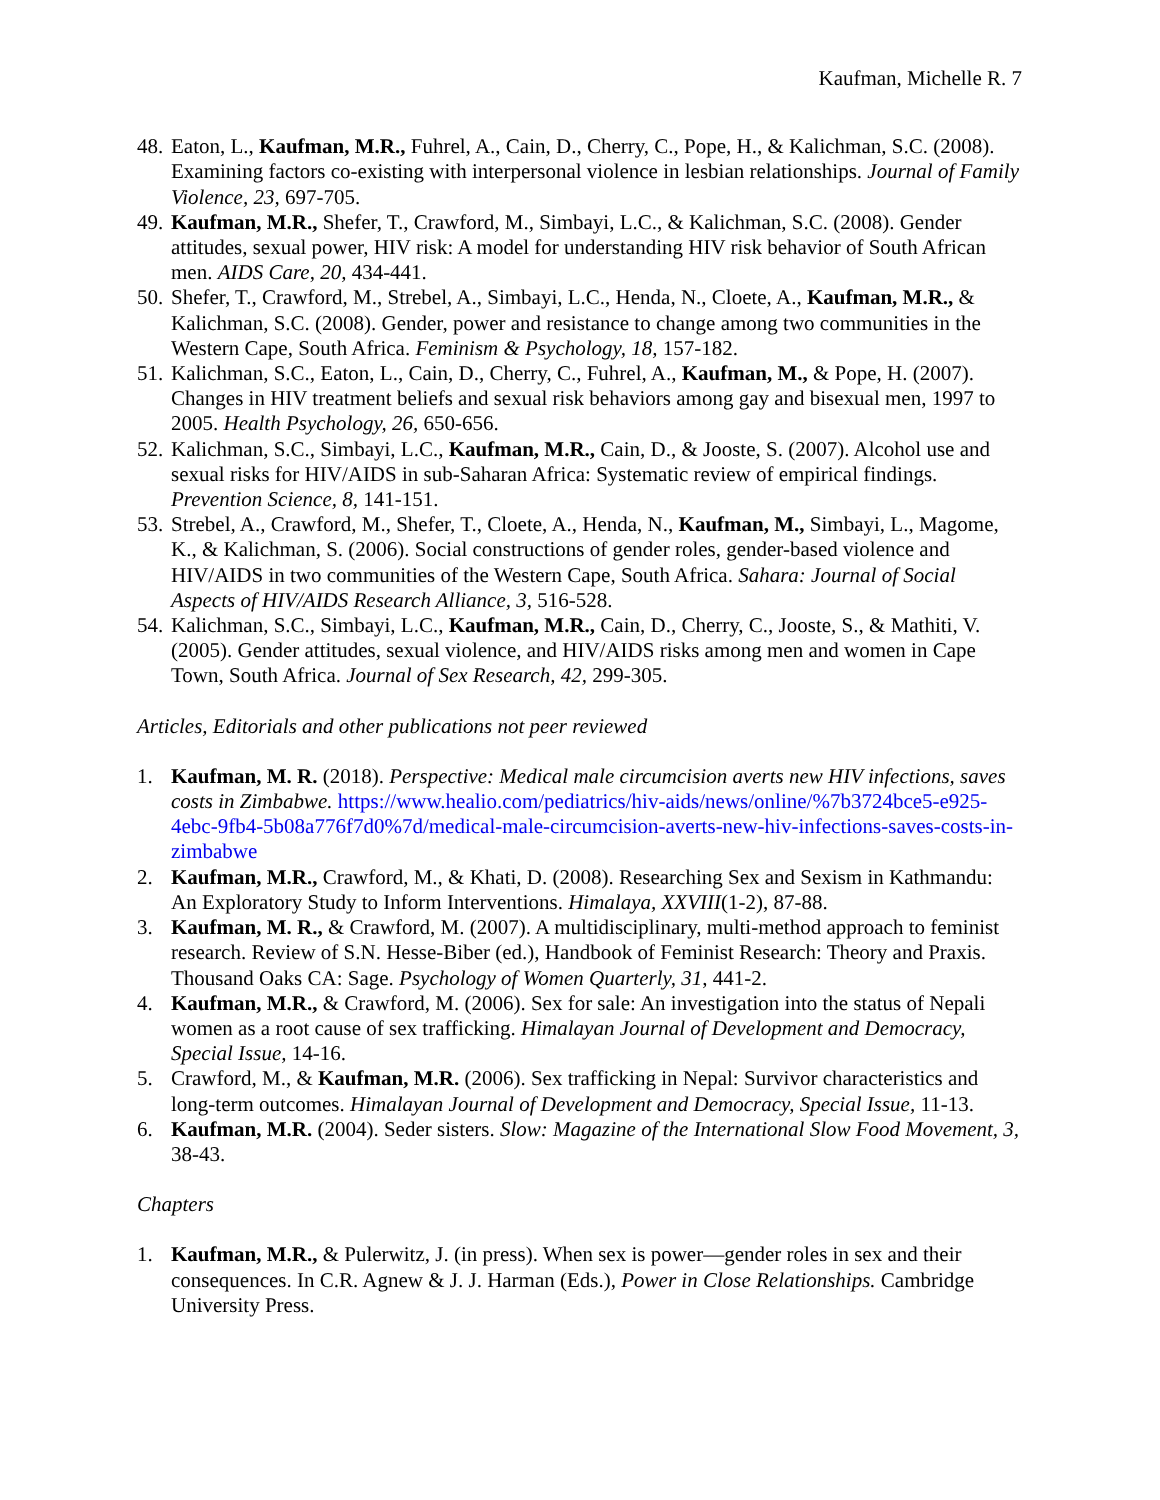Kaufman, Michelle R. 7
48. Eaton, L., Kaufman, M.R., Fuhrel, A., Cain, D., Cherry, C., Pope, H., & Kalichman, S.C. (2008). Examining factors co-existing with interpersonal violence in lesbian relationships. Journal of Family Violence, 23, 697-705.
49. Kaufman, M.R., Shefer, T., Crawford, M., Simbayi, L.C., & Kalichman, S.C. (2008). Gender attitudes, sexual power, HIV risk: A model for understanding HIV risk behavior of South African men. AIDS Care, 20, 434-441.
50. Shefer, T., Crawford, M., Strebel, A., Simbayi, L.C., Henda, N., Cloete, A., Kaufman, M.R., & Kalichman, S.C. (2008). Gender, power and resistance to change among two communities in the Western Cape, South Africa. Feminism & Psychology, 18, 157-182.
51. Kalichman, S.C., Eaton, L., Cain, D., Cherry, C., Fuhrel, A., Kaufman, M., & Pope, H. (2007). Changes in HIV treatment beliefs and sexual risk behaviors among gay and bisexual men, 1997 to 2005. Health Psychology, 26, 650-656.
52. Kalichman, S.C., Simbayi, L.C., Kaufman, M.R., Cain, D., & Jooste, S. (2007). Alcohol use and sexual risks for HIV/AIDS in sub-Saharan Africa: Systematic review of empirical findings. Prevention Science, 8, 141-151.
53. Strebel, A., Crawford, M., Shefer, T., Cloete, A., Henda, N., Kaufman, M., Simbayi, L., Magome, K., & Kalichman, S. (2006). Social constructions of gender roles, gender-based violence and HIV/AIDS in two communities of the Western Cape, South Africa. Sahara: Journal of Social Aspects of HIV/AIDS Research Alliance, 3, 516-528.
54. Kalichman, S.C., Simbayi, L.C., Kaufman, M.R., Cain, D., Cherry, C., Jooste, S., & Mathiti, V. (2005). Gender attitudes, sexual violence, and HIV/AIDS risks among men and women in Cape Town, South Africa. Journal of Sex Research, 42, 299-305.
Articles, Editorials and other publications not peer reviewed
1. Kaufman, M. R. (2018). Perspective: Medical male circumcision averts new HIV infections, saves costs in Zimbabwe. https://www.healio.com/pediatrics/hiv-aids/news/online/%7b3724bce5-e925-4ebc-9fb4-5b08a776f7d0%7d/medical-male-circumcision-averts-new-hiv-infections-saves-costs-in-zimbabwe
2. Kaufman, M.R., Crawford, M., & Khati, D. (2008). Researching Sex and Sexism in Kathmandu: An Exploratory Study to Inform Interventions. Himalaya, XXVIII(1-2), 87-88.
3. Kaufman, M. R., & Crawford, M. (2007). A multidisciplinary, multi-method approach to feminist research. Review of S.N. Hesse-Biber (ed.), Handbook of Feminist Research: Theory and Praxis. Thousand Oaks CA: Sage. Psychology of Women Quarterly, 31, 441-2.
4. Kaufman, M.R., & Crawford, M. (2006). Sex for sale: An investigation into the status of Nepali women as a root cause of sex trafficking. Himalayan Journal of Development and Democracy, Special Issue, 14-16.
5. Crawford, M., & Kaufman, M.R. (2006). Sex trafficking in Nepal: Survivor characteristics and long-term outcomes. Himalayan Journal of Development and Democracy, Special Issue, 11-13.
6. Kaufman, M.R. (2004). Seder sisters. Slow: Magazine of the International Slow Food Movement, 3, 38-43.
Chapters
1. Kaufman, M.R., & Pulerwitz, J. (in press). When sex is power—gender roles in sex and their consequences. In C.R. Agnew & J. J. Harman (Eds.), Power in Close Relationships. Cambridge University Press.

========

_WHAT YOU HAVE TO DO_
In the listing above, find each line with the word "South" and copy it.

_TASK OUTPUT_
49. Kaufman, M.R., Shefer, T., Crawford, M., Simbayi, L.C., & Kalichman, S.C. (2008). Gender attitudes, sexual power, HIV risk: A model for understanding HIV risk behavior of South African men. AIDS Care, 20, 434-441.
50. Shefer, T., Crawford, M., Strebel, A., Simbayi, L.C., Henda, N., Cloete, A., Kaufman, M.R., & Kalichman, S.C. (2008). Gender, power and resistance to change among two communities in the Western Cape, South Africa. Feminism & Psychology, 18, 157-182.
53. Strebel, A., Crawford, M., Shefer, T., Cloete, A., Henda, N., Kaufman, M., Simbayi, L., Magome, K., & Kalichman, S. (2006). Social constructions of gender roles, gender-based violence and HIV/AIDS in two communities of the Western Cape, South Africa. Sahara: Journal of Social Aspects of HIV/AIDS Research Alliance, 3, 516-528.
54. Kalichman, S.C., Simbayi, L.C., Kaufman, M.R., Cain, D., Cherry, C., Jooste, S., & Mathiti, V. (2005). Gender attitudes, sexual violence, and HIV/AIDS risks among men and women in Cape Town, South Africa. Journal of Sex Research, 42, 299-305.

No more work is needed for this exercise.